IRON MAIDEN frontman Bruce Dicksinson was interviewed by Sarah Montague of BBC’s television progam “HARDtalk”, about his decision to launch an aircraft maintenance business, Cardiff Aviation Ltd, which will be based at the Twin Peaks Hangar at St Athan, Vale of Glamorgan in Wales, United Kingdom. Dickinson, a qualified commercial pilot, and his company are leasing the 132,000 square-foot hangar from the Welsh government.

Two separate preview clips from “HARDtalk” are available for watching by following the links below:

* Bruce on how the UK government needs to be “courageous” in offering tax breaks for entrepreneurs (video)
* Bruce on how he, despite having spent over 30 years playing at sell-out tours, avoids listening to music and prefers speech radio (video)

When asked what he listens to when he is not busy performing and recording with IRON MAIDEN, Dickinson said, “I watch speech and documentaries and things like that. Music, I try to avoid listening to music unless I really, really, really consciously want to listen to music. I’ve been listening to music all the time. I prefer to either think it up or create it or do it on a piano or something. Every now and again you hear something and you sort of go, ‘Hmmmm… That was nice. Who’s that?’ So I have to ask my kids. ‘By the way, who’s that?'”
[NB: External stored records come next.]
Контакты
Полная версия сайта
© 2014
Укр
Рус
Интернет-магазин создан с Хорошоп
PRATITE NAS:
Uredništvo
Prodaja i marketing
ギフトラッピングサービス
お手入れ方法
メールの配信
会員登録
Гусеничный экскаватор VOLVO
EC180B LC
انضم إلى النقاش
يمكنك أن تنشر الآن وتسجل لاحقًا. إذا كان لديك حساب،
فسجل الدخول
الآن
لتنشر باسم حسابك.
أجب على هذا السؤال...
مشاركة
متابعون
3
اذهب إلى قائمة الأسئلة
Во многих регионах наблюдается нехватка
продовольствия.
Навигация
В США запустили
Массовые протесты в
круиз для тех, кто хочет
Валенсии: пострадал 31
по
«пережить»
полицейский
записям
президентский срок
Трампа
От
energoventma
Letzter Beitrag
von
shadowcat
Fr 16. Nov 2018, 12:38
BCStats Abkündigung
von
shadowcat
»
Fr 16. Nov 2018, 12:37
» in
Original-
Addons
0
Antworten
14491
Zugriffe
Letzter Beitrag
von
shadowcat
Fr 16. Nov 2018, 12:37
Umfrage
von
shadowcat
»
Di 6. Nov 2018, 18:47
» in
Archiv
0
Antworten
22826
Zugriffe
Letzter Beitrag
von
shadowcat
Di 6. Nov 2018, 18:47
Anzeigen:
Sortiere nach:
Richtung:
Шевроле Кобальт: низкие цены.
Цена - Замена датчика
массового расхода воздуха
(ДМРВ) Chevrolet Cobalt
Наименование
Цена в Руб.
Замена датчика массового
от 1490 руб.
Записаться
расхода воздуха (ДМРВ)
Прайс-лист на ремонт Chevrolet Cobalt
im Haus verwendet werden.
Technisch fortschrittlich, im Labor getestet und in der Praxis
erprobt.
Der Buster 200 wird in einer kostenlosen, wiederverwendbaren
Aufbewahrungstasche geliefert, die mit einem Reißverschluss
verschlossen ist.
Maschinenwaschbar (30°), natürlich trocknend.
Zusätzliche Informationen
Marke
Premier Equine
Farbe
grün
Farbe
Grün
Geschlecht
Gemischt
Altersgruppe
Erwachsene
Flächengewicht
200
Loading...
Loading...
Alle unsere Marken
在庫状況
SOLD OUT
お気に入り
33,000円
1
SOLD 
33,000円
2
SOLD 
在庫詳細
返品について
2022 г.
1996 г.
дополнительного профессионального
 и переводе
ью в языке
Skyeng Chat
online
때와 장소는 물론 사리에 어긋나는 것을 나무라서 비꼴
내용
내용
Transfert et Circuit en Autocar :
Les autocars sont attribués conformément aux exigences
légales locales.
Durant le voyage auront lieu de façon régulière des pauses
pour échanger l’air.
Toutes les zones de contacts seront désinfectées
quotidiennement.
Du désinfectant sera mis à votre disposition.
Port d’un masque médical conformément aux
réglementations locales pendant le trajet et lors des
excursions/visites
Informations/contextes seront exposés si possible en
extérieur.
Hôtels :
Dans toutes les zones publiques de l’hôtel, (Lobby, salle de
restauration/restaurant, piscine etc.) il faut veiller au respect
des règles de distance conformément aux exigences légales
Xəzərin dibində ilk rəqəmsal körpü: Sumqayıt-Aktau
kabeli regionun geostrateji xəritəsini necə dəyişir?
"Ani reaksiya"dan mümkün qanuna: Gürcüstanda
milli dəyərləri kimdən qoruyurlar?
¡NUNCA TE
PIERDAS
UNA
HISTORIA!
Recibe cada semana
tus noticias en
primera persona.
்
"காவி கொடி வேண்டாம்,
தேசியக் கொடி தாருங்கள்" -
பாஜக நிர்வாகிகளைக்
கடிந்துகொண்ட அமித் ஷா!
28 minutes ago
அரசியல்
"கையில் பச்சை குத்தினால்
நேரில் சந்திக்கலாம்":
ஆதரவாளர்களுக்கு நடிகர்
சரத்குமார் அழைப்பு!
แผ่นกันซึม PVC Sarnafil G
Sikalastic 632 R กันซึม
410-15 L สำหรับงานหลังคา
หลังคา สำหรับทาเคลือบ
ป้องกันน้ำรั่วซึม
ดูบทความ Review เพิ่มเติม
On the topic of whether he has ever felt that IRON MAIDEN should update its formula and mature its image, Dickinson said, “Mature our image? Why? Inside this 53-year-old exterior — 54 in August — is a 17-year-old. Actually, probably mental age, probably slightly younger. But that’s the core of why you do this thing. When you’re a kid and you experience something that makes you feel, ‘Wow, walking on air.’ The first song you write, the first experiences, you have to ringfence those and guard them against what I can describe as the cynicism of the world, because the world eats into people and destroys those hopes and those dreams and things like that. And it’s those things that people call childish, those are the things, actually, that motivate us and that keeps our creativity precious; that’s what’s inside people, and they lose it at their peril. I’ve seen people that have lost it, and it’s really sad. So when I say I listen to [talk radio channel] Radio 4, it’s not because I hate the Western world of music, it’s just because I’ve got the confidence that I’ve got this little thing inside me, and if I see something and spot something and go, ‘That’s brilliant. I love that,’ I know it’s real.”

You can watch the full interview on BBC World News on Monday, May 28 at 03:30, 08:30, 15:30 and 20:30 GMT and on the BBC News Channel on Monday, May 28 at 00:30 BST and on Tuesday, May 29 at 04:30 BST.

Cardiff Aviation will maintain airliners and other large aircraft for major and independent airlines. It will also have facilities to complete the full range of ancillary aircraft maintenance and training activities and has the expertise and approvals to certify aircraft from many jurisdictions, including the USA.